FEATURES The Nostalgic D.C. Spirit of Coup Sauvage & the Snips By Marcus K. Dowling · May 22, 2017

Orange-flavored LaCroix, strawberry biscuit sticks, cherry lychee, barbeque wasabi peas, and prawn crackers—the members of Coup Sauvage & the Snips certainly have unique appetites. On a recent spring day in Brentwood, Maryland—a quaint town outside Northeast, D.C.—the band members sat around a coffee table in the living room of a 90-year-old house (which they call “The Haus of Sauvage”), eating snacks and discussing their creative arc. Specifically: in the nation’s capital, a city known as a mecca for hardcore, can the band maintain its punk edge by playing dance music?

“I wanted to redefine the notion of what ‘punk rock’ could include,” says band leader and bassist Elizabeth Sauvage. “I love dance music, but I’m not an expert. I’m more of an expert in being angry about things.”

Sauvage originally envisioned her band as a modern-day Boney M.—the 1970s Euro disco group formed by German record producer Frank Farian—and you can hear Boney’s funk influence when listening to Sauvage’s recent album, Heirs to Nothing. But as she now explains it, Sauvage is happy that her band’s stylistic reach ended up going much farther than that—into pop, house, and jaunty breakbeats with a hint of go-go. “We do have a similar sense of spectacle in the performance-driven aspects of the band, and our authenticity—which I think is one of our greatest strengths—comes from us being so much more than [any one thing].”

Coup Sauvage was born in the city’s vaunted underground scene, which in recent years, has also become an incubator for local house, techno, and hardcore raves, as bigger venues continue to shun DIY talent. D.C. is no longer the place George Clinton dubbed “Chocolate City” in 1975. You aren’t likely to see go-go and hardcore bands sharing the same stage at the 9:30 Club these days (Trouble Funk and Minor Threat already did that). Still, there’s something unmistakably nostalgic about Coup Sauvage & the Snips. It recalls the old D.C., before boutique restaurants and mini-apartments took over 14th Street NW.

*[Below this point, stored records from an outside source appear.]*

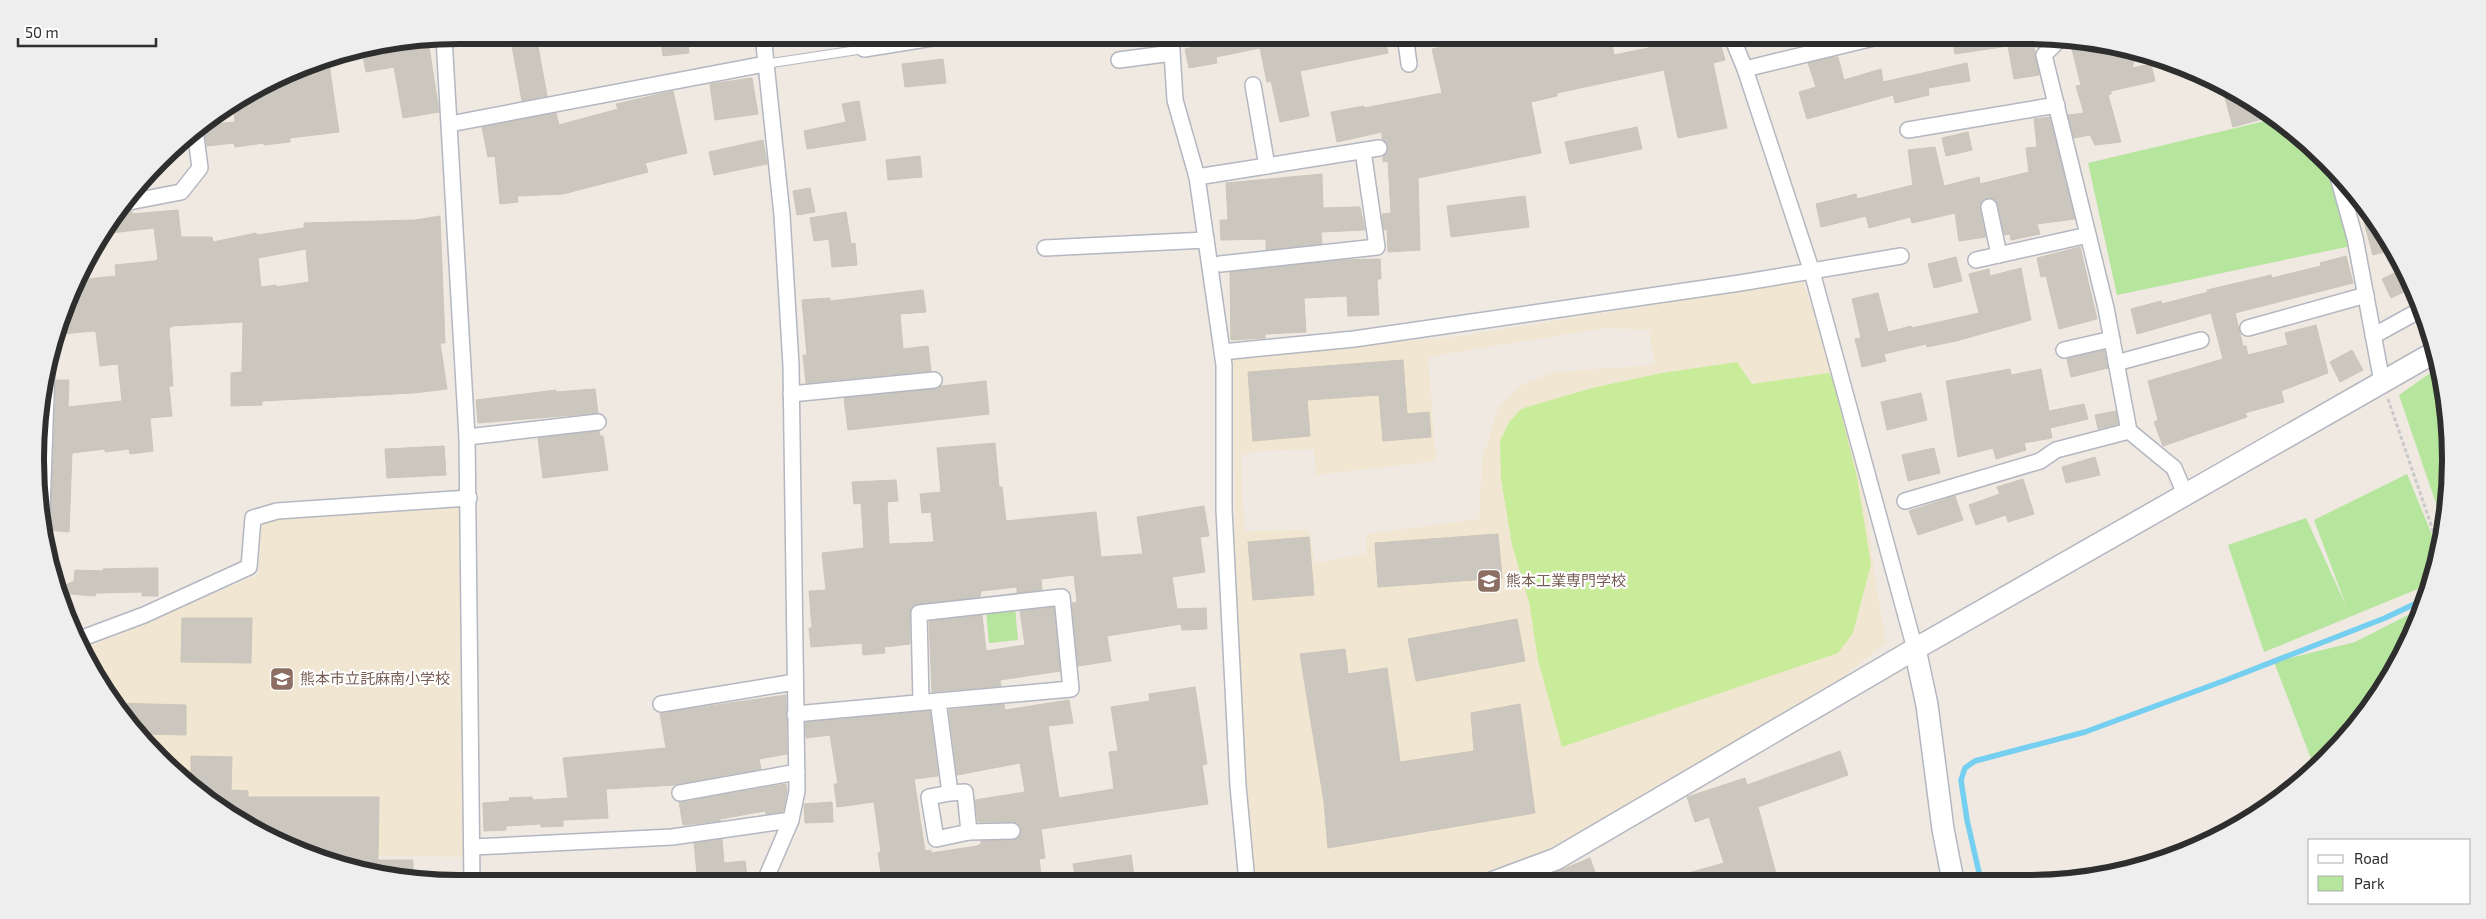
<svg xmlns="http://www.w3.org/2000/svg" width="2486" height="919" font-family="'Exo 2','Noto Sans JP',sans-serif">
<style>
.education{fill:#f0e6d1;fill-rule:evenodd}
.green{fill:#b6e59e}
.pitch{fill:#c9ec9a}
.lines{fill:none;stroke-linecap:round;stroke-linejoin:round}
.stream{stroke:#75cff0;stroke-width:5.5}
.building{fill:#cbc7bf;stroke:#cbc5ba;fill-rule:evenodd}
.lane-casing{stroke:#b4b7c1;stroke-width:10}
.street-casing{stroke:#b4b7c1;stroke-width:18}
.secondary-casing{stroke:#b4b7c1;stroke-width:24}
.path{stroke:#c9c9c9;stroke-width:3;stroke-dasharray:4 2.5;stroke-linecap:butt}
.lane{stroke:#fff;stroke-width:8}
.street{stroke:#fff;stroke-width:15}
.secondary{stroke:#fff;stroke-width:21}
.labels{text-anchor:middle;stroke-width:4.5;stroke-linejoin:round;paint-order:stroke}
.education-label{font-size:15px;fill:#785e54;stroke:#fff;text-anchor:start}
.rim{fill:none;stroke:#2e2e2e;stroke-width:6}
</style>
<rect width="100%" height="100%" fill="#efe9e1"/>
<g class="education">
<path d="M 1801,277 L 1831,362 L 1866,508 L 1876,585 L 1886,642 L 1844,676 L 1625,807 L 1551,848 L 1458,882 L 1247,882 L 1238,786 L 1233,357 L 1462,336 L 1707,296 ZM 1604,328 L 1649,330 L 1655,365 L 1554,372 L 1522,385 L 1499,406 L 1491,431 L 1482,461 L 1479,519 L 1367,534 L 1366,554 L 1315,563 L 1309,530 L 1244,531 L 1241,456 L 1257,451 L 1314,449 L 1316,475 L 1436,461 L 1428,357 ZM 1737,362 L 1752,384 L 1838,653 L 1708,695 L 1529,602 L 1512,545 L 1501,479 L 1500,441 L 1509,422 L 1521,409 L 1592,388 L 1662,373 ZM 1498,534 L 1502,577 L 1378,587 L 1375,543 ZM 1309,537 L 1314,594 L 1253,600 L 1248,542 ZM 1517,619 L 1525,661 L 1416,681 L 1409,639 ZM 1344,649 L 1367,806 L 1477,791 L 1471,713 L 1520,704 L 1535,813 L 1328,848 L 1324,802 L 1300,654 ZM 1387,669 L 1402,777 L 1356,673 Z"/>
<path d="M 462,506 L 464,857 L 310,855 L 272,840 L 240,821 L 248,820 L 248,791 L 231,790 L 231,757 L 192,756 L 191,785 L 143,734 L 185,735 L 186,705 L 114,703 L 106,695 L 82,649 L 258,575 L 260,551 L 256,530 L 266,520 ZM 182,618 L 252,618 L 251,662 L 182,662 Z"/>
</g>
<g class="green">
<polygon points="2278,118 2327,162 2351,246 2117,295 2088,163"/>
<path d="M 2439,367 C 2451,421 2453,473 2444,527 L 2399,395 Z"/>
<polygon points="2407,474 2439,552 2436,570 2430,584 2264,652 2228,545 2306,518 2347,608 2314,520"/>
<polygon points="1015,607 1018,640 989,643 986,610"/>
<polygon points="2418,610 2380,695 2315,769 2274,662 2355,642"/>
</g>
<polygon class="pitch" points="1737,362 1752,384 1829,373 1833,381 1857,477 1871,564 1853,633 1838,653 1562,747 1538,660 1529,602 1512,545 1501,479 1500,441 1509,422 1521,409 1592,388 1662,373"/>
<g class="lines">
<polyline class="stream" points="1981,881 1967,820 1961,780 1965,768 1975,761 2085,732 2226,680 2385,618 2423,600"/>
</g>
<g class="building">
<polygon points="510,35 536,35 547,96 522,101"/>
<polygon points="660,35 687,35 689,53 663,56"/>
<polygon points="1238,35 1384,35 1388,53 1300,71 1309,116 1280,122 1271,81 1267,82 1260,48 1216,57 1217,63 1189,68 1185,49 1238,38"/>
<polygon points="1480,35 1610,35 1614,55 1653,47 1650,35 1671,35 1675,48 1718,36 1725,60 1713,63 1727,128 1678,138 1664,70 1557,93 1557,96 1531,102 1541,153 1418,178 1420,250 1388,252 1387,229 1384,230 1382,214 1391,213 1388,161 1383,162 1383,156 1388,152 1388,146 1382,139 1382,132 1337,142 1331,112 1364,106 1364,108 1442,93 1432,49 1469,42 1468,37"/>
<polygon points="1799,35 1828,35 1829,39 1802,46"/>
<polygon points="1952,35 2032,36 2039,75 2014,79 2008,46 1955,54"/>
<polygon points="428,40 439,112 403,118 394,67 366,72 362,51"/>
<polygon points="2070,41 2137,50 2132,68 2151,64 2155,81 2111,91 2111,94 2108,95 2121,142 2095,145 2090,135 2074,138 2068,115 2084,113 2076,86 2081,85"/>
<polygon points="328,57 339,132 290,138 290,142 264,145 264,143 235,147 234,143 207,146 203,125 235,122 233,102 248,92"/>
<polygon points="1834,57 1838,57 1844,80 1881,69 1883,82 1967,63 1970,81 1928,88 1929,95 1895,103 1893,95 1807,119 1799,92 1816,87 1808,63"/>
<polygon points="943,59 946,83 905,87 902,64"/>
<polygon points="752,78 758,114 715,120 710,84"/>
<polygon points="673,91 687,153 645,163 648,172 563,194 517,196 518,202 500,204 495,156 488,157 482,127 556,113 559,125 618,109 616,104"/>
<polygon points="2234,91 2239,94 2273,116 2233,127 2224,94"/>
<polygon points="859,101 866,140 807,149 804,131 846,122 842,104"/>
<polygon points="2050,117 2075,219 2037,224 2040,234 2011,240 2010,234 2004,235 1996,201 1988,198 1982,200 1980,208 1986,237 1959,241 1955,213 1912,223 1910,217 1869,228 1866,216 1821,227 1816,204 1856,194 1857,199 1913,185 1908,150 1935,147 1944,186 1979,177 1980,184 2029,172 2026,148 2037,147 2034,119"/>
<polygon points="1637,127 1642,149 1570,164 1565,142"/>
<polygon points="1968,132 1972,150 1946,156 1942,138"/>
<polygon points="763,140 767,164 714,175 709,152"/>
<polygon points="920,156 922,177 888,180 886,160"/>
<polygon points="1322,174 1323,208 1360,207 1365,230 1321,232 1322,244 1266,250 1266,239 1221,240 1220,220 1228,220 1226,183"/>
<polygon points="810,188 815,212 797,215 793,191"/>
<polygon points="1525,196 1529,227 1451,237 1447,206"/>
<polygon points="2360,199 2387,237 2391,250 2373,255 2358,200"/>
<path d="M 178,210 L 181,237 L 212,237 L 213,242 L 256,233 L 257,235 L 304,228 L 304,223 L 415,220 L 440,216 L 445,343 L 440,343 L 447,389 L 413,393 L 262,401 L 262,405 L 231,406 L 231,373 L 242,372 L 243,322 L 173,326 L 169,328 L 173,386 L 169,386 L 172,416 L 150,418 L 153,451 L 130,454 L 129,449 L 105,452 L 105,449 L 72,453 L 69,532 L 48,530 L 51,509 L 56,380 L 69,380 L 68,407 L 122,401 L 118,364 L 100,366 L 96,332 L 93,331 L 62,334 L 60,318 L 77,280 L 116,276 L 115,265 L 155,261 L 158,259 L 154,228 L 103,234 L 121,211 L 132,211 L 132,214 ZM 306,249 L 309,282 L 276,287 L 276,285 L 261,287 L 258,258 Z"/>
<polygon points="846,212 851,244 855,243 857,265 832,267 829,239 814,241 810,218"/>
<polygon points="2080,247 2097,319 2059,329 2046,276 2041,277 2037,258"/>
<polygon points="2346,256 2353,283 2235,313 2243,346 2246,346 2248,355 2288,345 2285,333 2316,325 2328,373 2281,391 2284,402 2245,413 2247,417 2163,446 2154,422 2158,420 2148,381 2223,359 2211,313 2137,334 2131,309 2161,301 2162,304 2208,292 2207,290 2271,275 2272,278 2321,266 2320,263"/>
<polygon points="1956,257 1962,281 1934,288 1928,264"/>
<polygon points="1380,259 1381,279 1377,279 1379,315 1348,316 1347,296 1304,298 1306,332 1265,334 1265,338 1231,340 1230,272 1341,260"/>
<polygon points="2021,268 2031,320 1956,341 1927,347 1926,344 1884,354 1886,361 1862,367 1855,339 1861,338 1852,299 1878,293 1888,332 1911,326 1912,328 1979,313 1969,274 1989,269 1990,276"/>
<polygon points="2401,270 2410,289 2391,298 2382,279"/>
<polygon points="923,290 926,312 900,314 903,349 928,346 931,371 806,383 803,355 807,355 802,300 830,298 830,301"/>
<polygon points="2104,350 2108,368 2071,377 2067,359"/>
<polygon points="2352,350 2363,370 2340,382 2330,362"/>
<polygon points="1403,360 1407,414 1429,412 1431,437 1383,441 1379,395 1307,400 1310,436 1253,441 1248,372"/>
<polygon points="2010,369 2011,375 2041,369 2049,411 2084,404 2088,419 2050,428 2052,438 2024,443 2026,450 1996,459 1993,448 1958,457 1946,381"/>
<polygon points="986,381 989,414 848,430 844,398 935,389 941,386"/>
<polygon points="595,389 598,413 478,423 476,400 556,390 556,392"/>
<polygon points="1921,393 1927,420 1887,430 1881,402"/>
<polygon points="2116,411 2118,424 2098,429 2095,415"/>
<polygon points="599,431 600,436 603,436 608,470 543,478 538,438"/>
<polygon points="995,443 999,487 1002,487 1006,521 1096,512 1101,557 1143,554 1137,517 1204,506 1209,536 1200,537 1205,572 1172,577 1177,609 1206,608 1207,629 1182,630 1181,624 1107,636 1111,661 1078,666 1072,603 1077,602 1074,575 1041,579 1042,590 1017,593 1017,587 981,591 980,597 914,605 910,613 910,644 884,647 885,653 863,655 862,643 811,647 809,628 812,628 809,591 826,590 822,553 864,548 861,503 854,504 852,482 896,480 898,501 887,502 889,544 934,542 931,512 922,513 920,494 941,492 937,448"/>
<polygon points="444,446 446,475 387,478 385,449"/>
<polygon points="1934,448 1940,473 1908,481 1902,455"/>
<polygon points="2095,457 2100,475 2066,483 2062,467"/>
<polygon points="2023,479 2034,514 2008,522 2006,515 1976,525 1969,505 2000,494 1997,487"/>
<polygon points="1955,496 1963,520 1918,535 1909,511"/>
<polygon points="1498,534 1502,578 1378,587 1375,543"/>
<polygon points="1309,537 1314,595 1253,600 1248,542"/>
<polygon points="148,568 158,568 158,596 142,596 142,592 96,593 95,596 59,593 57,589 74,581 75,570 103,571 103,569"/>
<polygon points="1054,607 1060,671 1000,680 1001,686 932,692 929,621 982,615 986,651 1025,645 1020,611"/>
<polygon points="182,618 252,618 251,663 181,662"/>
<polygon points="1517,619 1525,661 1416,681 1408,639"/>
<polygon points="1345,649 1348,674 1387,668 1400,762 1474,751 1471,713 1520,704 1535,813 1328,848 1324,802 1300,654"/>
<polygon points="1195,687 1207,764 1202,765 1208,804 1041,829 1045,858 1039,859 1042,883 918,883 915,876 882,881 878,853 881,852 874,802 837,807 834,784 838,784 830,735 806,738 805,722 930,711 938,776 914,779 925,851 931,850 931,853 977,846 981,844 981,841 1013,840 1017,839 1021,831 1020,826 1012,822 978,822 975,800 1025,792 1020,763 957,775 949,710 1004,704 1005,710 1069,700 1073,723 1048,726 1059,798 1114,789 1109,752 1118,751 1111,707 1150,701 1149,694"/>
<polygon points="786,695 787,754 759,759 761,769 676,785 606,789 608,818 563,820 563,826 541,827 541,824 506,826 506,830 484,831 483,803 510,801 509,798 532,797 533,800 568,798 563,758 666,748 660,713"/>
<polygon points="114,703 186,705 186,735 143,734"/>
<polygon points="1840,751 1848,775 1758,807 1778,881 1675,881 1674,877 1724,863 1709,817 1695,822 1687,797 1745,778 1747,785"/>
<polygon points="191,756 232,757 231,790 248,791 248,797 379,797 378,860 413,860 413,878 349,869 272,840 201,796 191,785"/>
<polygon points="786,784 787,791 783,812 766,814 765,811 720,819 720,821 683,825 679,802"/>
<polygon points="832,802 833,822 805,823 804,804"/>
<polygon points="722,839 724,863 745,861 748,883 698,883 694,843"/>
<polygon points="1131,855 1135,882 1076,883 1073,864"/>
<polygon points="1590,858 1598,881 1559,882 1556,872"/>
</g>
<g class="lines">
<defs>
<polyline id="lane" points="765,64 864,49 863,35"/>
<g id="street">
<polyline points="763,35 782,215 791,365 797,791 791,820 764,883"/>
<polyline points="1171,35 1175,100 1197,177 1224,365 1224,509 1238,786 1247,882"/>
<polyline points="1405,35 1409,64"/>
<polyline points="1731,35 1745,69 1812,272 1915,649"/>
<polyline points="444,38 467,437 472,884"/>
<polyline points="2060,39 2044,55 2106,308 2129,431 2174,468 2185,494"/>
<polyline points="864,49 951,35"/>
<polyline points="1119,60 1172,53"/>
<polyline points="1745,69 1886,35"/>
<polyline points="1253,85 1267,166"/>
<polyline points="450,124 765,64"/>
<polyline points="1908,130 2057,105"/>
<polyline points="2336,170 2355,238 2382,382"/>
<polyline points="1197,177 1379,148"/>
<polyline points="129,202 181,192 200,168 195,129"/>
<polyline points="1989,207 1999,255"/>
<polyline points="1045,248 1206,240"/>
<polyline points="1976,260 2088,235"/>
<polyline points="1220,264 1377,247 1363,151"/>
<polyline points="2248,328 2366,295"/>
<polyline points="2373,336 2422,309"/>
<polyline points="2064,350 2112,339"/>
<polyline points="1222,352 1354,339 1740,283 1901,256"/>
<polyline points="2116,363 2201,340"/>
<polyline points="791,394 934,380"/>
<polyline points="467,437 598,422"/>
<polyline points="1905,501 2040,461 2056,450 2129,431"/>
<polyline points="42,509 47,367"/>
<polyline points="77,640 144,615 249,567 253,518 277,511 469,498"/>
<polyline points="938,701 950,793 965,792 969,832 936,839 929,797 950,793"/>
<polyline points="661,704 795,682"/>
<polyline points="795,714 1071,689 1062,597 919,613 921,702"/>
<polyline points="680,793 797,772"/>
<polyline points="969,832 1012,831"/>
<polyline points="473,847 672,837 791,820"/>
</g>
<g id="secondary">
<polyline points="1915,649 1927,705 1943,829 1953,881"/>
<polyline points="1494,882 1556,859 1915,649 2435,352"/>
</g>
</defs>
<use href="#lane" class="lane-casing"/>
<use href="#street" class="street-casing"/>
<use href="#secondary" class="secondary-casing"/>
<polyline class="path" points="2388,399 2440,551"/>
<use href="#lane" class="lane"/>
<use href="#street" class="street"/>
<use href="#secondary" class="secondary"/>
</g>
<defs>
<symbol id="school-square" viewBox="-11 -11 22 22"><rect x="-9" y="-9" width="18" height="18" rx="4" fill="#8d6e63" stroke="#fff"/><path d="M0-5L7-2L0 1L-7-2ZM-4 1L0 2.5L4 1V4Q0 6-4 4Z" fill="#fff"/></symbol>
</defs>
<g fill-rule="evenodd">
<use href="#school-square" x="1475" y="567" width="28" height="28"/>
<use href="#school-square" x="268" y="665" width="28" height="28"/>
</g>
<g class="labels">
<g class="education-label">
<text x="1506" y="586">熊本工業専門学校</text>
<text x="300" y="684">熊本市立託麻南小学校</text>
</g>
</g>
<path d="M0 0H2486V919H0ZM459 44H2027A415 415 0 0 1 2442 459V460A415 415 0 0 1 2027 875H459A415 415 0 0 1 44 460V459A415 415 0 0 1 459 44Z" fill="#eee" fill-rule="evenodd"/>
<path class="rim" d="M459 44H2027A415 415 0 0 1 2442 459V460A415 415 0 0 1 2027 875H459A415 415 0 0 1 44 460V459A415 415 0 0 1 459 44Z"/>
<rect x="2308" y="839" width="162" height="65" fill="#ffffff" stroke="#ababab"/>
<rect x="2318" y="855" width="25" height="8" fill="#ffffff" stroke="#ababab"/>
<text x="2354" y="864" font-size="15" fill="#2e2e2e">Road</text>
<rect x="2318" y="876" width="25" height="15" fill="#b6e59e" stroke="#ababab"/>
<text x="2354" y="889" font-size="15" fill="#2e2e2e">Park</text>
<path d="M18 38v8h138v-8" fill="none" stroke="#2e2e2e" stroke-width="2.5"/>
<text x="25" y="38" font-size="15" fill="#2e2e2e" stroke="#ffffff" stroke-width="4" paint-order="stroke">50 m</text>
</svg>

“For the most part, we’re not transplants to D.C., we actually are from here,” says lead vocalist Kristina Sauvage. “We wanted that to come across on the record because it’s inherent in who we are.” The title track laments the city’s rapid gentrification. “Whenever we walk up and down the streets of D.C., we barely recognize things anymore,” Kristina Sauvage says at the onset. “Everywhere we go, it’s food truck after food truck, yoga studio after yoga studio… Your small plates will not protect you.” In the four years it took the band to complete Heirs to Nothing, one of the city’s crown jewels—the legendary jazz club Bohemian Caverns on U Street—closed for good.

Coup Sauvage occupies a very specific space in the D.C. music zeitgeist—classic yet modern, intellectual and politically aware. “As a band, from punk shows to hip-hop shows, raves—even say, a Stephanie Mills concert—we’ve all been a part of so many different musical communities, and felt comfortable at all of them,” Kristina Sauvage says. “That comfort allows for all of those sounds to coexist in this band.”

Yet for all the excitement surrounding the crew, some audiences still don’t know what to make of them. Because the group can do everything, their sound is a lot tougher to peg. “People don’t know what to do with us!” Elizabeth Sauvage exclaims jokingly. “They’ll call us The Weather Girls, or some kind of ‘neo-soul’ band!”

“Foremost,” Kristina Sauvage continues, “nobody in this band is quite [like Weather Girls vocalist] Martha Wash, and while I listen to a little [neo-soul vocalist] Amel Larrieux in my down time, that’s definitely not us either. Yes, there’s funk, soul, punk, and disco, but none of that are what we are exactly. There’s something in the harmonies, something in what we’re trying to bring back. We do something familiar, yet offer something more.”